In the 18th century a Baroque basilica was commissioned from Balthasar Neumann, with frescoes in the cupolas by Holzer; it was dedicated in 1743 by Bishop Friedrich Karl von Schönborn.

In 1803 the abbey was abandoned in the course of the secularisation of Bavaria. The monastic buildings were auctioned off. In 1805 the abbey church was sold and profaned. In 1810 the buildings were struck by lightning and severely damaged by the subsequent fire, and between 1821 and 1827 the remains of the church were entirely, and those of the monastic buildings largely demolished.

==Second Benedictine monastery==
In 1913 the remains of the old abbey were re-acquired by the Missionary Benedictines, along with the necessary land to support it. The first abbot after the restoration was Dom Placidus Vogel (1914-1937). He was followed by Dom Burkhard Utz (1937-1959) and Dom Bonifaz Vogel (1959-1982), a nephew of Abbot Placidus. The monumental abbey church with its four towers was built between 1935 and 1938, when it was dedicated. The architect was Albert Bosslet.

Between 1941 and 1945 the abbey was confiscated by the National Socialists and used as a military hospital.
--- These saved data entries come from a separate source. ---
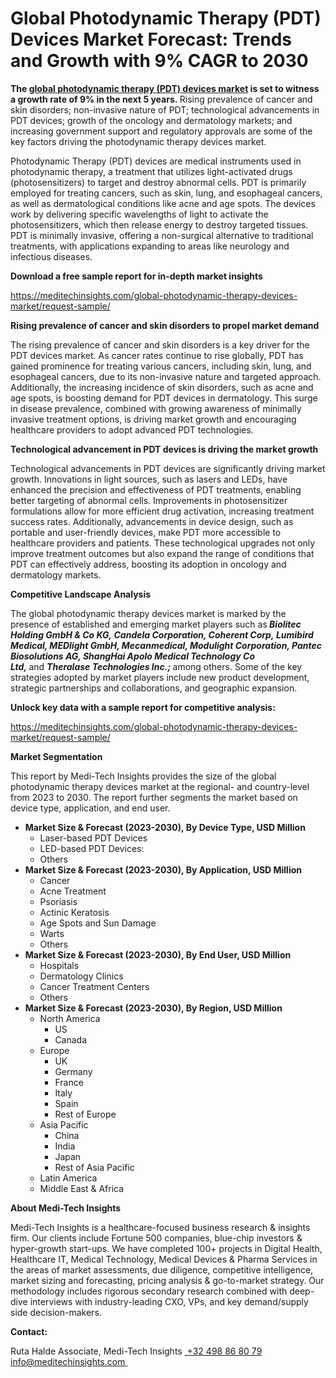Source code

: <H1> Global Photodynamic Therapy (PDT) Devices Market Forecast: Trends and Growth with 9% CAGR to 2030 </H1>
<strong>The </strong><a href="https://meditechinsights.com/global-photodynamic-therapy-devices-market/"><strong>global photodynamic therapy (PDT) devices market</strong></a><strong> is set to witness a growth rate of 9% in the next 5 years. </strong>Rising prevalence of cancer and skin disorders; non-invasive nature of PDT; technological advancements in PDT devices; growth of the oncology and dermatology markets; and increasing government support and regulatory approvals are some of the key factors driving the photodynamic therapy devices market.

Photodynamic Therapy (PDT) devices are medical instruments used in photodynamic therapy, a treatment that utilizes light-activated drugs (photosensitizers) to target and destroy abnormal cells. PDT is primarily employed for treating cancers, such as skin, lung, and esophageal cancers, as well as dermatological conditions like acne and age spots. The devices work by delivering specific wavelengths of light to activate the photosensitizers, which then release energy to destroy targeted tissues. PDT is minimally invasive, offering a non-surgical alternative to traditional treatments, with applications expanding to areas like neurology and infectious diseases.

<strong>Download a free sample report for in-depth market insights</strong>

<a href="https://meditechinsights.com/global-photodynamic-therapy-devices-market/request-sample/">https://meditechinsights.com/global-photodynamic-therapy-devices-market/request-sample/</a>

<strong>Rising prevalence of cancer and skin disorders to propel market demand</strong>

The rising prevalence of cancer and skin disorders is a key driver for the PDT devices market. As cancer rates continue to rise globally, PDT has gained prominence for treating various cancers, including skin, lung, and esophageal cancers, due to its non-invasive nature and targeted approach. Additionally, the increasing incidence of skin disorders, such as acne and age spots, is boosting demand for PDT devices in dermatology. This surge in disease prevalence, combined with growing awareness of minimally invasive treatment options, is driving market growth and encouraging healthcare providers to adopt advanced PDT technologies.

<strong>Technological advancement in PDT devices is driving the market growth</strong>

Technological advancements in PDT devices are significantly driving market growth. Innovations in light sources, such as lasers and LEDs, have enhanced the precision and effectiveness of PDT treatments, enabling better targeting of abnormal cells. Improvements in photosensitizer formulations allow for more efficient drug activation, increasing treatment success rates. Additionally, advancements in device design, such as portable and user-friendly devices, make PDT more accessible to healthcare providers and patients. These technological upgrades not only improve treatment outcomes but also expand the range of conditions that PDT can effectively address, boosting its adoption in oncology and dermatology markets.

<strong>Competitive Landscape Analysis</strong>

The global photodynamic therapy devices market is marked by the presence of established and emerging market players such as<strong><em> Biolitec Holding GmbH &amp; Co KG, Candela Corporation, Coherent Corp, Lumibird Medical, MEDlight GmbH, Mecanmedical, Modulight Corporation, Pantec Biosolutions AG, ShangHai Apolo Medical Technology Co Ltd, </em></strong>and <strong><em>Theralase Technologies Inc.; </em></strong>among others. Some of the key strategies adopted by market players include new product development, strategic partnerships and collaborations, and geographic expansion.

<strong>Unlock key data with a sample report for competitive analysis:</strong>

<a href="https://meditechinsights.com/global-photodynamic-therapy-devices-market/request-sample/">https://meditechinsights.com/global-photodynamic-therapy-devices-market/request-sample/</a>

<strong>Market Segmentation</strong>

This report by Medi-Tech Insights provides the size of the global photodynamic therapy devices market at the regional- and country-level from 2023 to 2030. The report further segments the market based on device type, application, and end user.
<ul>
 	<li><strong>Market Size &amp; Forecast (2023-2030), By Device Type, USD Million</strong>
<ul>
 	<li>Laser-based PDT Devices</li>
 	<li>LED-based PDT Devices:</li>
 	<li>Others</li>
</ul>
</li>
 	<li><strong>Market Size &amp; Forecast (2023-2030), By Application, USD Million</strong>
<ul>
 	<li>Cancer</li>
 	<li>Acne Treatment</li>
 	<li>Psoriasis</li>
 	<li>Actinic Keratosis</li>
 	<li>Age Spots and Sun Damage</li>
 	<li>Warts</li>
 	<li>Others</li>
</ul>
</li>
 	<li><strong>Market Size &amp; Forecast (2023-2030), By End User, USD Million</strong>
<ul>
 	<li>Hospitals</li>
 	<li>Dermatology Clinics</li>
 	<li>Cancer Treatment Centers</li>
 	<li>Others</li>
</ul>
</li>
 	<li><strong>Market Size &amp; Forecast (2023-2030), By Region, USD Million</strong>
<ul>
 	<li>North America
<ul>
 	<li>US</li>
 	<li>Canada</li>
</ul>
</li>
 	<li>Europe
<ul>
 	<li>UK</li>
 	<li>Germany</li>
 	<li>France</li>
 	<li>Italy</li>
 	<li>Spain</li>
 	<li>Rest of Europe</li>
</ul>
</li>
 	<li>Asia Pacific
<ul>
 	<li>China</li>
 	<li>India</li>
 	<li>Japan</li>
 	<li>Rest of Asia Pacific</li>
</ul>
</li>
 	<li>Latin America</li>
 	<li>Middle East &amp; Africa</li>
</ul>
</li>
</ul>
<strong>About Medi-Tech Insights</strong>

Medi-Tech Insights is a healthcare-focused business research &amp; insights firm. Our clients include Fortune 500 companies, blue-chip investors &amp; hyper-growth start-ups. We have completed 100+ projects in Digital Health, Healthcare IT, Medical Technology, Medical Devices &amp; Pharma Services in the areas of market assessments, due diligence, competitive intelligence, market sizing and forecasting, pricing analysis &amp; go-to-market strategy. Our methodology includes rigorous secondary research combined with deep-dive interviews with industry-leading CXO, VPs, and key demand/supply side decision-makers.

<strong>Contact:</strong>

Ruta Halde
Associate, Medi-Tech Insights
<u> +32 498 86 80 79
</u><a href="mailto:info@meditechinsights.com">info@meditechinsights.com</a><u> </u>
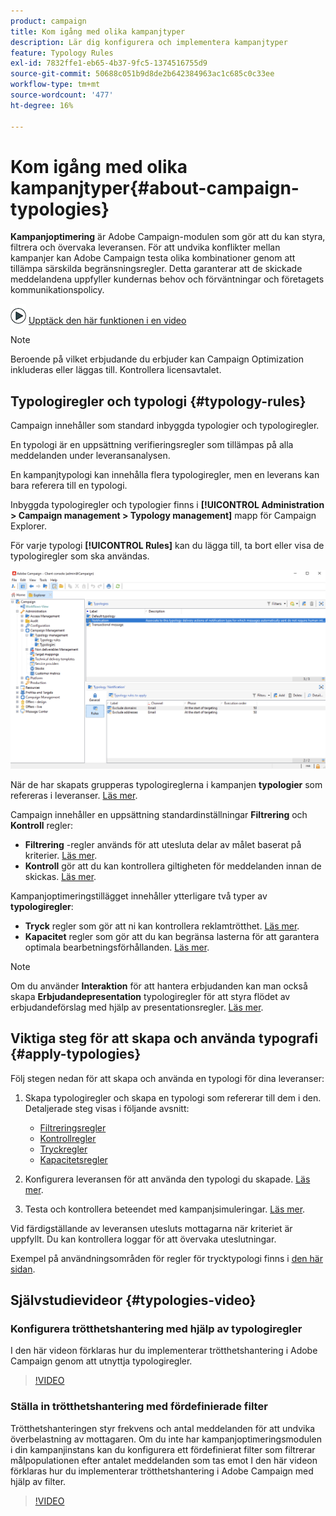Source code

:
 ```yaml
---
product: campaign
title: Kom igång med olika kampanjtyper
description: Lär dig konfigurera och implementera kampanjtyper
feature: Typology Rules
exl-id: 7832ffe1-eb65-4b37-9fc5-1374516755d9
source-git-commit: 50688c051b9d8de2b642384963ac1c685c0c33ee
workflow-type: tm+mt
source-wordcount: '477'
ht-degree: 16%

---
```


# Kom igång med olika kampanjtyper{#about-campaign-typologies}

**Kampanjoptimering** är Adobe Campaign-modulen som gör att du kan styra, filtrera och övervaka leveransen. För att undvika konflikter mellan kampanjer kan Adobe Campaign testa olika kombinationer genom att tillämpa särskilda begränsningsregler. Detta garanterar att de skickade meddelandena uppfyller kundernas behov och förväntningar och företagets kommunikationspolicy.

![](assets/do-not-localize/how-to-video.png) [Upptäck den här funktionen i en video](#typologies-video)

>[!NOTE]
>
>Beroende på vilket erbjudande du erbjuder kan Campaign Optimization inkluderas eller läggas till. Kontrollera licensavtalet.

## Typologiregler och typologi {#typology-rules}

Campaign innehåller som standard inbyggda typologier och typologiregler.

En typologi är en uppsättning verifieringsregler som tillämpas på alla meddelanden under leveransanalysen.

En kampanjtypologi kan innehålla flera typologiregler, men en leverans kan bara referera till en typologi.

Inbyggda typologiregler och typologier finns i **[!UICONTROL Administration > Campaign management > Typology management]** mapp för Campaign Explorer.

För varje typologi **[!UICONTROL Rules]** kan du lägga till, ta bort eller visa de typologiregler som ska användas.

![](assets/campaign_opt_rules_tab.png)

När de har skapats grupperas typologireglerna i kampanjen **typologier** som refereras i leveranser. [Läs mer](#apply-typologies).


Campaign innehåller en uppsättning standardinställningar **Filtrering** och **Kontroll** regler:

* **Filtrering** -regler används för att utesluta delar av målet baserat på kriterier. [Läs mer](filtering-rules.md).
* **Kontroll** gör att du kan kontrollera giltigheten för meddelanden innan de skickas. [Läs mer](control-rules.md).

Kampanjoptimeringstillägget innehåller ytterligare två typer av **typologiregler**:

* **Tryck** regler som gör att ni kan kontrollera reklamtrötthet. [Läs mer](pressure-rules.md).
* **Kapacitet** regler som gör att du kan begränsa lasterna för att garantera optimala bearbetningsförhållanden. [Läs mer](consistency-rules.md#controlling-capacity).


>[!NOTE]
>
>Om du använder **Interaktion** för att hantera erbjudanden kan man också skapa **Erbjudandepresentation** typologiregler för att styra flödet av erbjudandeförslag med hjälp av presentationsregler. [Läs mer](../../v8/interaction/interaction-offer.md#offer-presentation).


## Viktiga steg för att skapa och använda typografi {#apply-typologies}

Följ stegen nedan för att skapa och använda en typologi för dina leveranser:

1. Skapa typologiregler och skapa en typologi som refererar till dem i den.
Detaljerade steg visas i följande avsnitt:

   * [Filtreringsregler](filtering-rules.md)
   * [Kontrollregler](control-rules.md)
   * [Tryckregler](pressure-rules.md)
   * [Kapacitetsregler](consistency-rules.md)

1. Konfigurera leveransen för att använda den typologi du skapade. [Läs mer](apply-rules.md#apply-a-typology-to-a-delivery).
1. Testa och kontrollera beteendet med kampanjsimuleringar. [Läs mer](campaign-simulations.md).

Vid färdigställande av leveransen utesluts mottagarna när kriteriet är uppfyllt. Du kan kontrollera loggar för att övervaka uteslutningar.

Exempel på användningsområden för regler för trycktypologi finns i [den här sidan](pressure-rules.md#use-cases-on-pressure-rules).

## Självstudievideor {#typologies-video}

### Konfigurera trötthetshantering med hjälp av typologiregler

I den här videon förklaras hur du implementerar trötthetshantering i Adobe Campaign genom att utnyttja typologiregler.

>[!VIDEO](https://video.tv.adobe.com/v/333787?quality=12)

### Ställa in trötthetshantering med fördefinierade filter

Trötthetshanteringen styr frekvens och antal meddelanden för att undvika överbelastning av mottagaren. Om du inte har kampanjoptimeringsmodulen i din kampanjinstans kan du konfigurera ett fördefinierat filter som filtrerar målpopulationen efter antalet meddelanden som tas emot I den här videon förklaras hur du implementerar trötthetshantering i Adobe Campaign med hjälp av filter.

>[!VIDEO](https://video.tv.adobe.com/v/333778?quality=12)
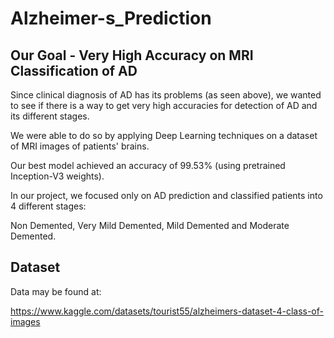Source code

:# Alzheimer-s_Prediction

## Our Goal - Very High Accuracy on MRI Classification of AD

Since clinical diagnosis of AD has its problems (as seen above), we wanted to see if there is a
way to get very high accuracies for detection of AD and its different stages. 

We were able to do so by applying Deep Learning techniques on a dataset of MRI images of patients' brains.

Our best model achieved an accuracy of 99.53% (using pretrained Inception-V3 weights).

In our project, we focused only on AD prediction and classified patients into 4 different
stages: 

Non Demented, Very Mild Demented, Mild Demented and Moderate Demented.

## Dataset

Data may be found at:

https://www.kaggle.com/datasets/tourist55/alzheimers-dataset-4-class-of-images
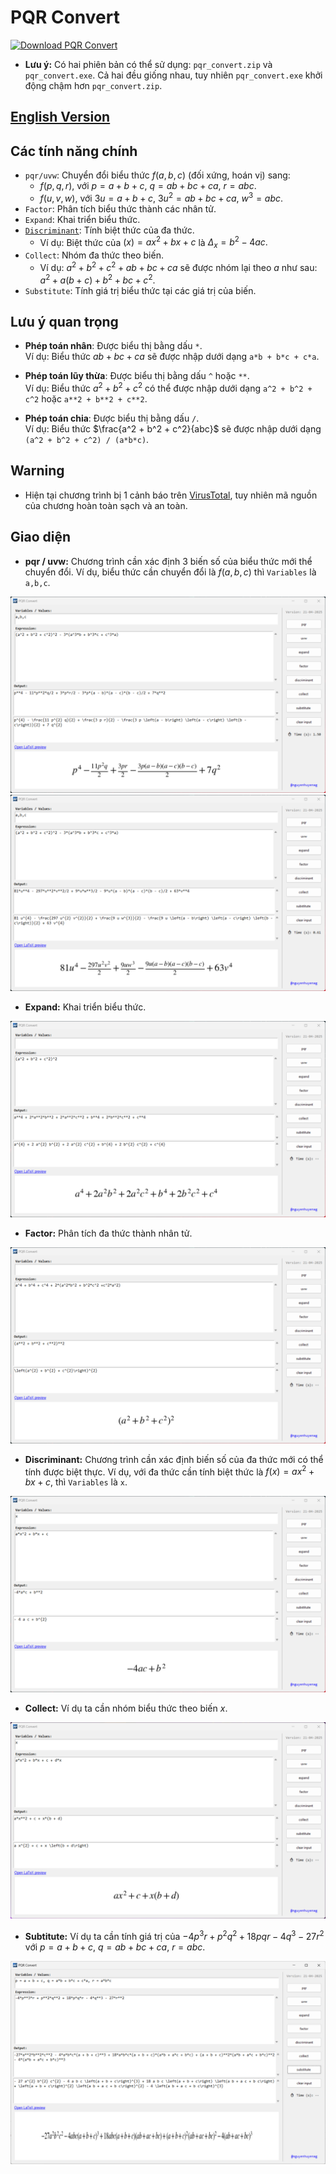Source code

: # PQR Convert

[![Download PQR Convert](https://custom-icon-badges.demolab.com/badge/-Download-blue?style=for-the-badge&logo=download&logoColor=white "Tải về PQR Convert")](https://github.com/nguyenhuyenag/pqr_convert/releases/)

- **Lưu ý:** Có hai phiên bản có thể sử dụng: `pqr_convert.zip` và `pqr_convert.exe`. Cả hai đều giống nhau, tuy nhiên `pqr_convert.exe` khởi động chậm hơn `pqr_convert.zip`.

## [English Version](README.en.md)

## Các tính năng chính

- `pqr/uvw`: Chuyển đổi biểu thức $f(a, b, c)$ (đối xứng, hoán vị) sang:
    + $f(p, q, r),$ với $p = a + b + c, \ q = ab + bc + ca, \ r = abc.$
    + $f(u, v, w),$ với $3u = a + b + c, \ 3u^2 = ab + bc + ca, \ w^3 = abc.$
- `Factor`: Phân tích biểu thức thành các nhân tử.
- `Expand`: Khai triển biểu thức.
- [`Discriminant`](https://en.wikipedia.org/wiki/Discriminant): Tính biệt thức của đa thức.
    + Ví dụ: Biệt thức của $(x) = ax^2+bx+c$ là $\Delta_{x}=b^2 - 4ac.$
- `Collect`: Nhóm đa thức theo biến.
    + Ví dụ: $a^2 + b^2 + c^2 + ab + bc + ca$ sẽ được nhóm lại theo $a$ như sau: $a^2 + a(b + c) + b^2 + bc + c^2$.
- `Substitute`: Tính giá trị biểu thức tại các giá trị của biến.

## Lưu ý quan trọng

- **Phép toán nhân**: Được biểu thị bằng dấu `*`.  
  Ví dụ: Biểu thức $ab + bc + ca$ sẽ được nhập dưới dạng `a*b + b*c + c*a`.

- **Phép toán lũy thừa**: Được biểu thị bằng dấu `^` hoặc `**`.  
  Ví dụ: Biểu thức $a^2 + b^2 + c^2$ có thể được nhập dưới dạng `a^2 + b^2 + c^2` hoặc `a**2 + b**2 + c**2`.
- **Phép toán chia**: Được biểu thị bằng dấu `/`.  
  Ví dụ: Biểu thức $\frac{a^2 + b^2 + c^2}{abc}$ sẽ được nhập dưới dạng `(a^2 + b^2 + c^2) / (a*b*c)`.

## Warning
- Hiện tại chương trình bị 1 cảnh báo trên [VirusTotal](https://www.virustotal.com/gui/file/b69f82ab6054ceff9c54b5a23168dbb0a229cb3c72224b5c208db1bdfe23b79f?nocache=1), tuy nhiên mã nguồn của chương hoàn toàn sạch và an toàn.

## Giao diện

- **pqr / uvw:** Chương trình cần xác định $3$ biến số của biểu thức mới thể chuyển đổi. Ví dụ, biểu thức cần chuyển đổi là $f(a,b,c)$ thì `Variables` là `a,b,c`.
<img src='https://github.com/nguyenhuyenag/pqr_convert/blob/main/resources/pqr.png'>
<img src='https://github.com/nguyenhuyenag/pqr_convert/blob/main/resources/uvw.png'>

- **Expand:** Khai triển biểu thức.
<img src='https://github.com/nguyenhuyenag/pqr_convert/blob/main/resources/expand.png'>

- **Factor:** Phân tích đa thức thành nhân tử.
<img src='https://github.com/nguyenhuyenag/pqr_convert/blob/main/resources/factor.png'>

- **Discriminant:** Chương trình cần xác định biến số của đa thức mới có thể tính được biệt thực. Ví dụ, với đa thức cần tính biệt thức là $f(x) = ax^2 + bx + c$, thì `Variables` là `x`.
<img src='https://github.com/nguyenhuyenag/pqr_convert/blob/main/resources/discriminant.png'>

- **Collect:** Ví dụ ta cần nhóm biểu thức theo biến $x.$
<img src='https://github.com/nguyenhuyenag/pqr_convert/blob/main/resources/collect.png'>

- **Subtitute:** Ví dụ ta cần tính giá trị của $-4p^3r + p^2q^2 + 18pqr - 4q^3 - 27r^2$ với $p=a+b+c,$ $q = ab+bc+ca,$ $r = abc.$
<img src='https://github.com/nguyenhuyenag/pqr_convert/blob/main/resources/substitute.png'>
Although the monastic community had been expelled, some monks were able to remain as workers in the hospital. The abbey was erected again after World War II.

There are two dependent priories of the abbey: Christ the King Priory in Schuyler, Nebraska, USA, established in 1935 and Damme Priory, Germany established in 1962. The present abbot is Abbot Michael Reepen OSB.

== The abbey church ==
After the fire in 1810, the old abbey church was used as a quarry and thus left to decay. After the abbey was re-established in 1913, a new church was to be built under Abbot Placidus Vogel. It was built from 1935 to 1938 according to the plans of Prof. Albert Boßlet. The church was consecrated on September 11, 1938.

The abbey church is about 289 feet long, 102 feet wide, and 85 feet high. The east towers are 171 feet high; the west towers are 125 feet. The interior of the church is characterized by the simplicity and clarity of the forms. While the monks' choir is kept dark, the sanctuary is filled with bright light. Above the altar, a statue of Jesus Christ stands in the center of the sanctuary. The medallion to the left of the cross shows the sacrifice of a lamb, a symbol of the Old Covenant. The medallion on the right represents two loaves and a cup, representing the bloodless sacrifice of the New Covenant. On the sides of the church, there are twelve side altars dedicated to certain saints who have a special connection to the Münsterschwarzach abbey. Except for the organ, the monastery created the entire interior on its own. The statue of the Virgin Mary on the right of the altar was created by Brother Franz Blaser († 1930). Abbot Placidus (†1943), the builder of the church, is buried in a high grave in front of the crypt.